C’est certainement l’aspect le plus exigeant de l’aventure, mais aussi le plus gratifiant.

Dans l’univers du luxe, l’indépendance est rare et fragile. Quel en est le prix ? Et surtout, que permet-elle de protéger ?

L’indépendance est à la fois une responsabilité et un privilège. Elle oblige à assumer pleinement ses choix, les bons comme les mauvais. C’est parfois plus difficile, mais aussi beaucoup plus engageant. En contrepartie, elle permet de protéger quelque chose de précieux : la liberté de suivre sa propre vision. Chez Trilobe, nous pouvons prendre le temps de développer une idée, explorer une direction inattendue ou défendre un choix esthétique simplement parce que nous croyons qu’il est juste.

Au fond, l’indépendance protège ce qui fait l’identité d’une Maison. Elle permet de rester fidèle à sa raison d’être, même lorsque le chemin le plus facile serait de faire autrement.

Collection Trente-Deux par Trilobe
Trente-Deux © Photo – Trilobe

Si Trilobe n’était pas une montre mais une phrase, laquelle serait-elle ?

« Le temps passe, mais les convictions restent. » C’est la phrase que nous avons choisie comme signature de marque au moment du lancement de Trente-Deux, une collection hautement symbolique puisqu’elle célèbre l’ouverture de notre Manufacture parisienne.

Depuis le début, notre conviction est de faire les choses autrement, de déplacer les lignes et de renverser les perspectives.
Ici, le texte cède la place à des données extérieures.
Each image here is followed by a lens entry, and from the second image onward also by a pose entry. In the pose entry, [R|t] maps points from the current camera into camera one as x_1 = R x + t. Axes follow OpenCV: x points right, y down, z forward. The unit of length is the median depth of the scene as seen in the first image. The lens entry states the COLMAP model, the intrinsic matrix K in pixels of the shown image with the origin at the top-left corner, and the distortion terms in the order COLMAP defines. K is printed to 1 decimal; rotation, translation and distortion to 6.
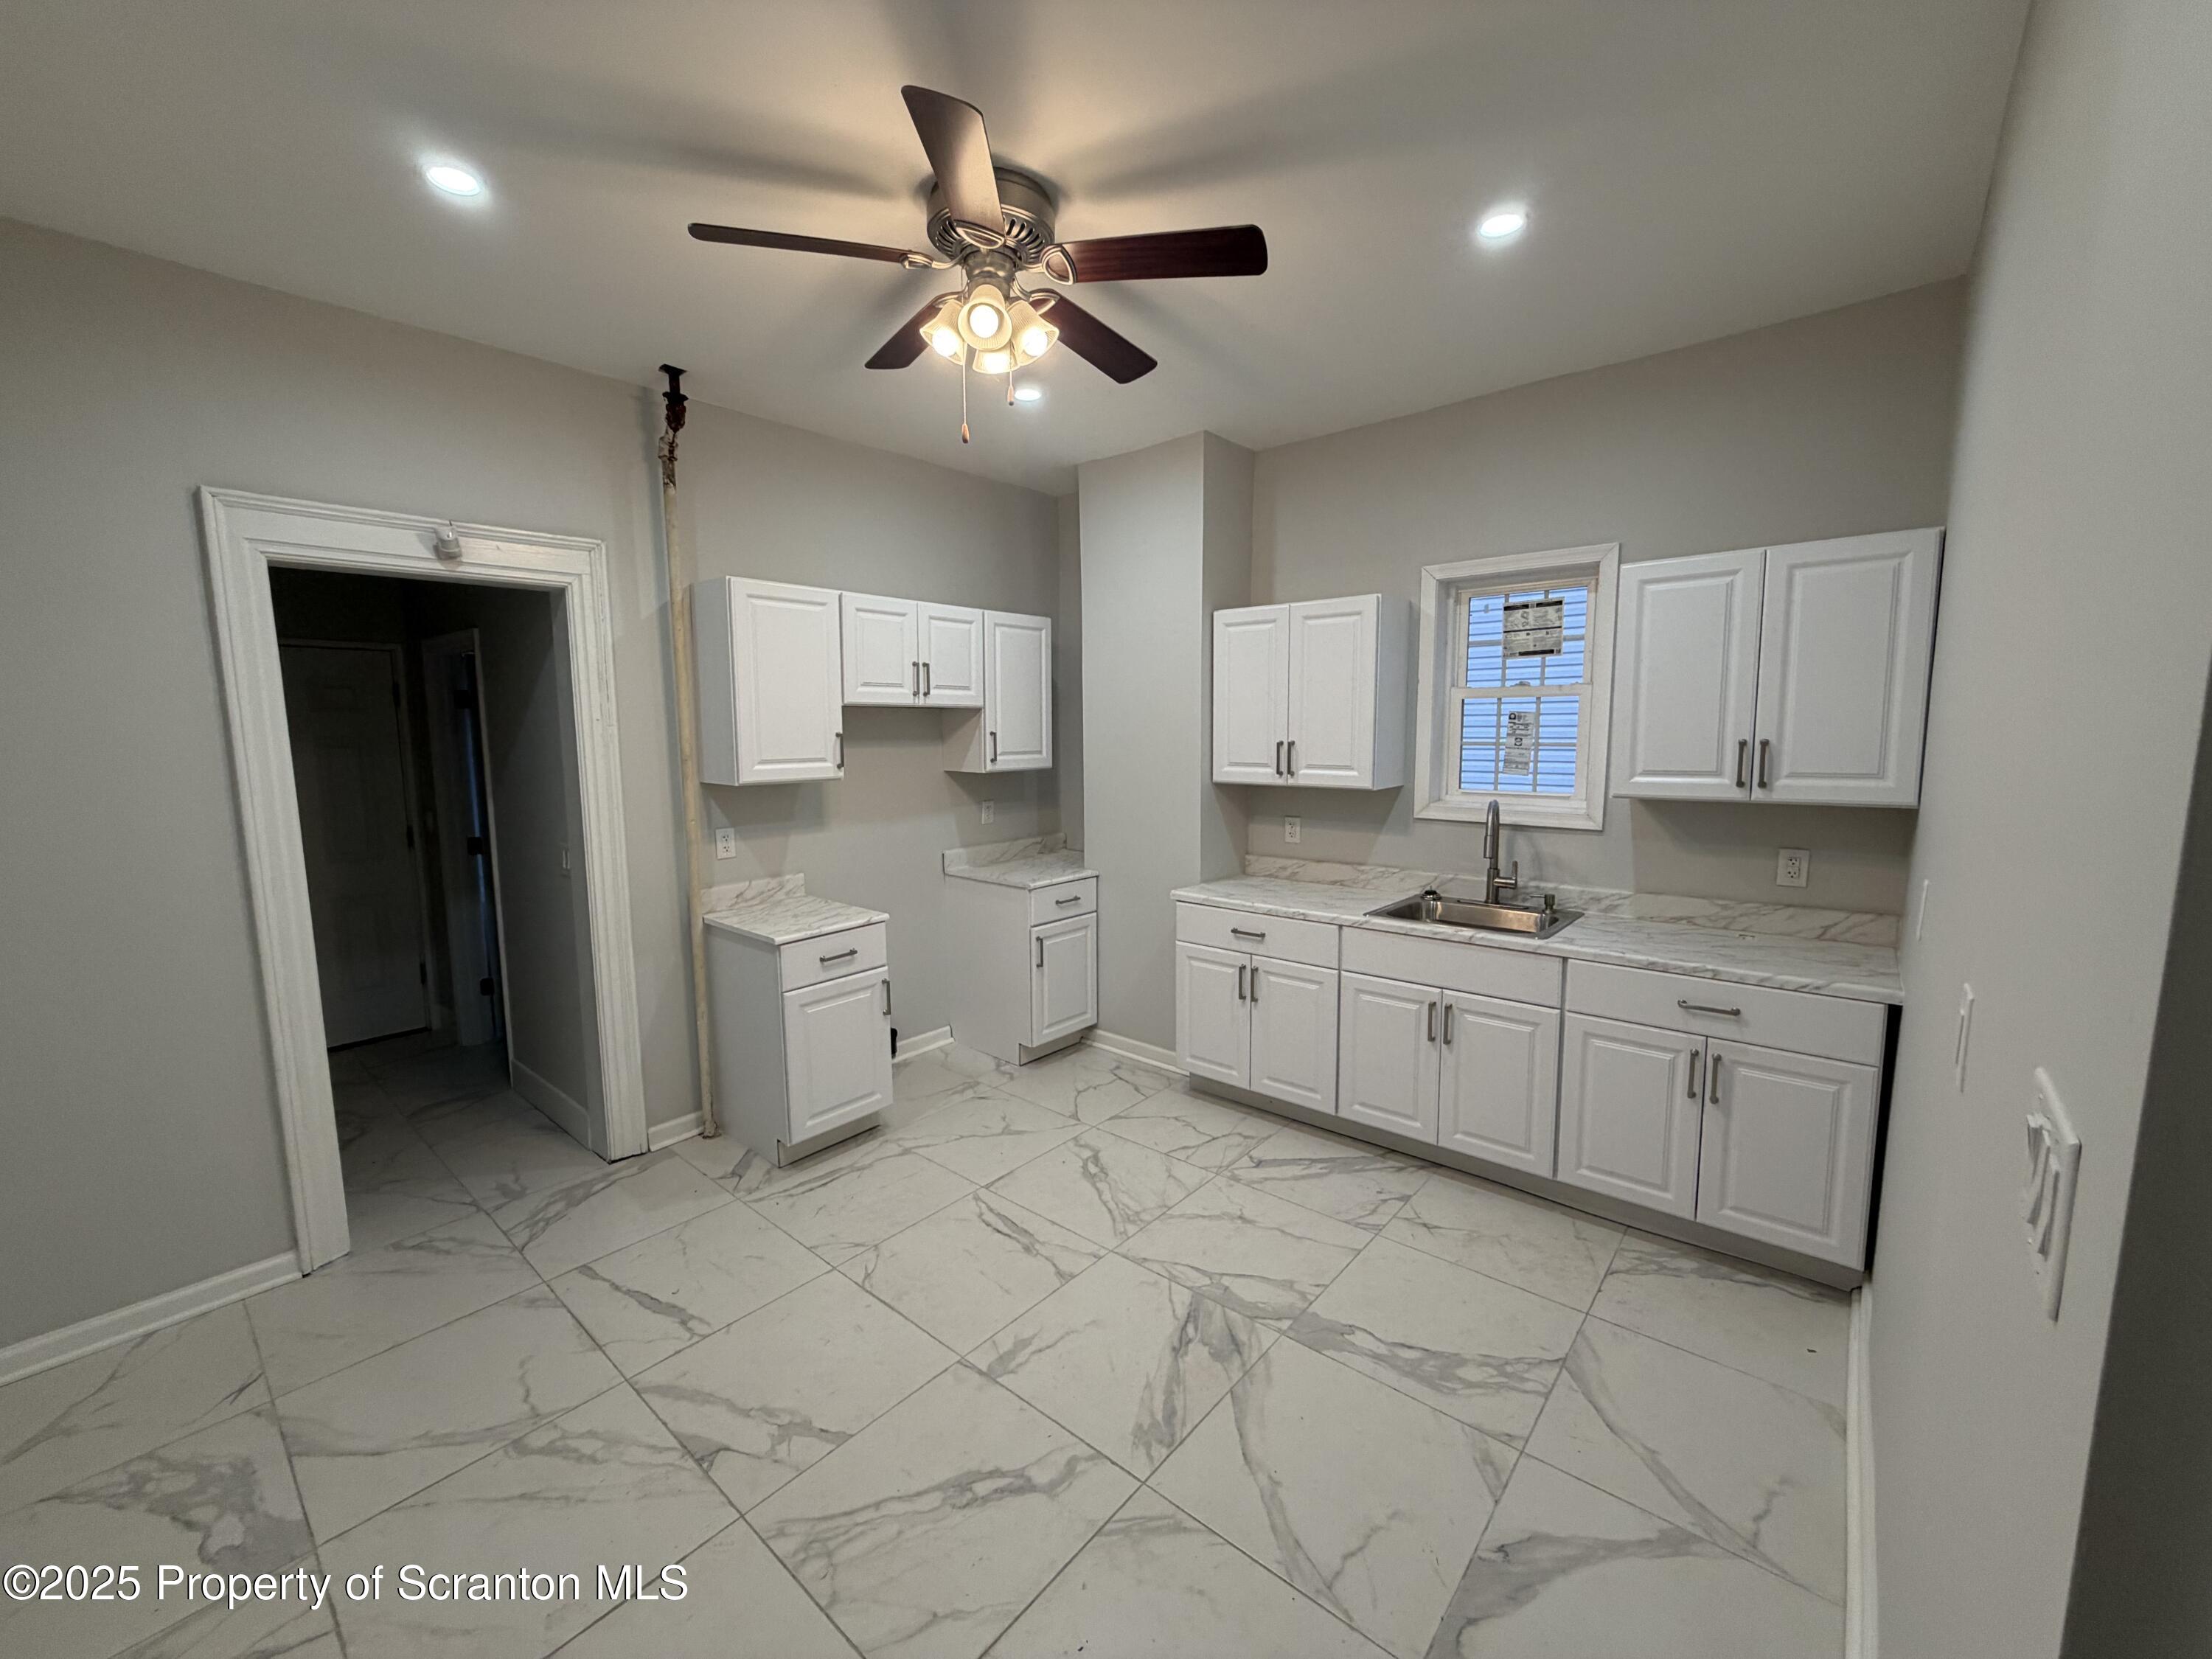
lens RADIAL K [[880.4, 0, 1099.9], [0, 880.4, 825.1], [0, 0, 1]] dist [-0.000056, 0.000291]
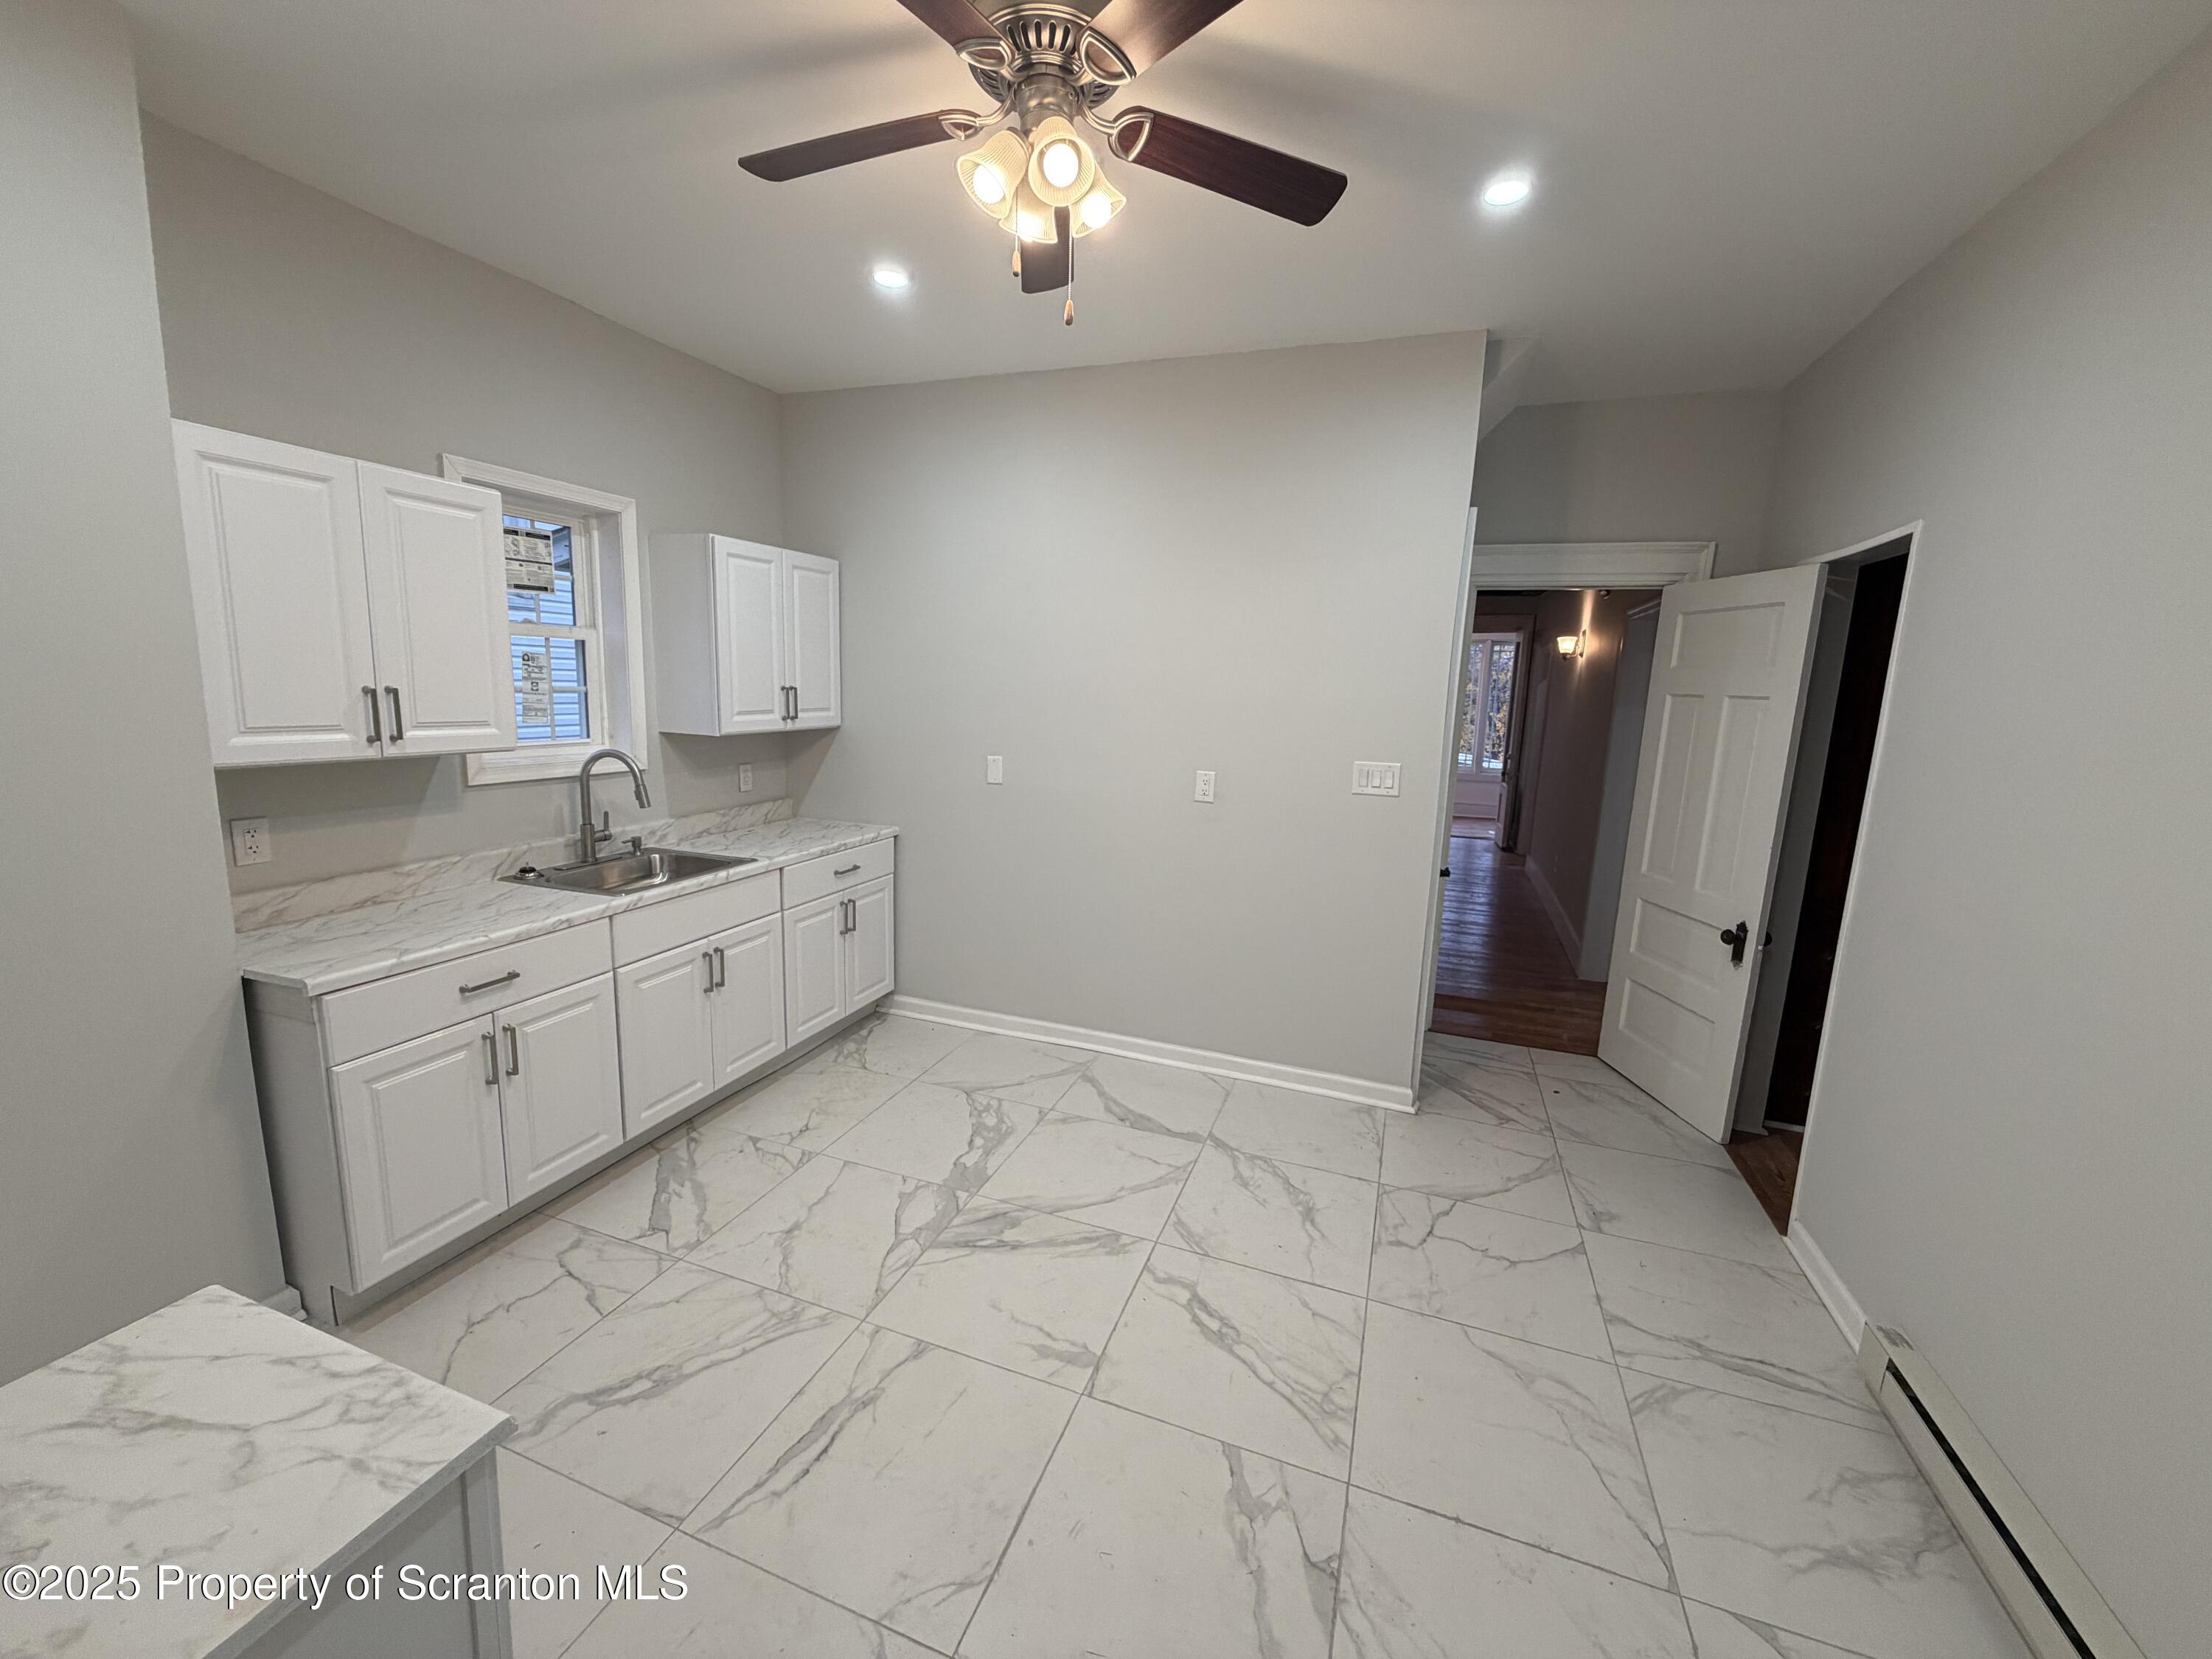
lens RADIAL K [[880.4, 0, 1099.9], [0, 880.4, 825.1], [0, 0, 1]] dist [-0.000056, 0.000291]
pose [[-0.352040, -0.152309, 0.923509, -0.782101], [0.077694, 0.978511, 0.190997, -0.110977], [-0.932755, 0.138990, -0.332642, 1.046007]]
Aujourd’hui, nous poursuivons cette voie avec une étape majeure : faire les choses différemment, chez nous, à Paris.

Pour Trilobe, c’est bien plus qu’une évolution. C’est une affirmation.

Collection Une Folle Journée par Trilobe, vue detachée
Une Folle Journée © Photo – Trilobe

Trilobe par Gautier Massonneau : Si vous deviez nous recommander un livre, un film et une musique qui vous accompagnent particulièrement, lesquels choisiriez-vous ? 

Pour le livre, je ne peux pas en choisir qu’un. « Le Problème à trois corps » de Liu Cixin, une trilogie de science-fiction chinoise qui offre des perspectives sur le temps, l’univers, la civilisation. Et « Les Rois maudits » de Maurice Druon, que je lisais enfant, sous un arbre en été. Deux façons très différentes de voyager.

Pour le film : « Blade Runner », dans la version de Ridley Scott comme dans celle de Denis Villeneuve. Un monde qui me fascine. Et Parasite de Bong Joon-ho, qui est d’une précision chirurgicale sur les dynamiques humaines.

Pour la musique, mes goûts sont assez larges. J’écoute Rone (électro français) et aussi beaucoup de musique sud-africaine, Johnny Clegg notamment. J’aime explorer des musiques qui viennent d’ailleurs.

Enfin, quelle est aujourd’hui votre définition du luxe ?

De pouvoir prendre le temps, tout simplement. Le temps de regarder, de comprendre, de ressentir. Le temps de vivre.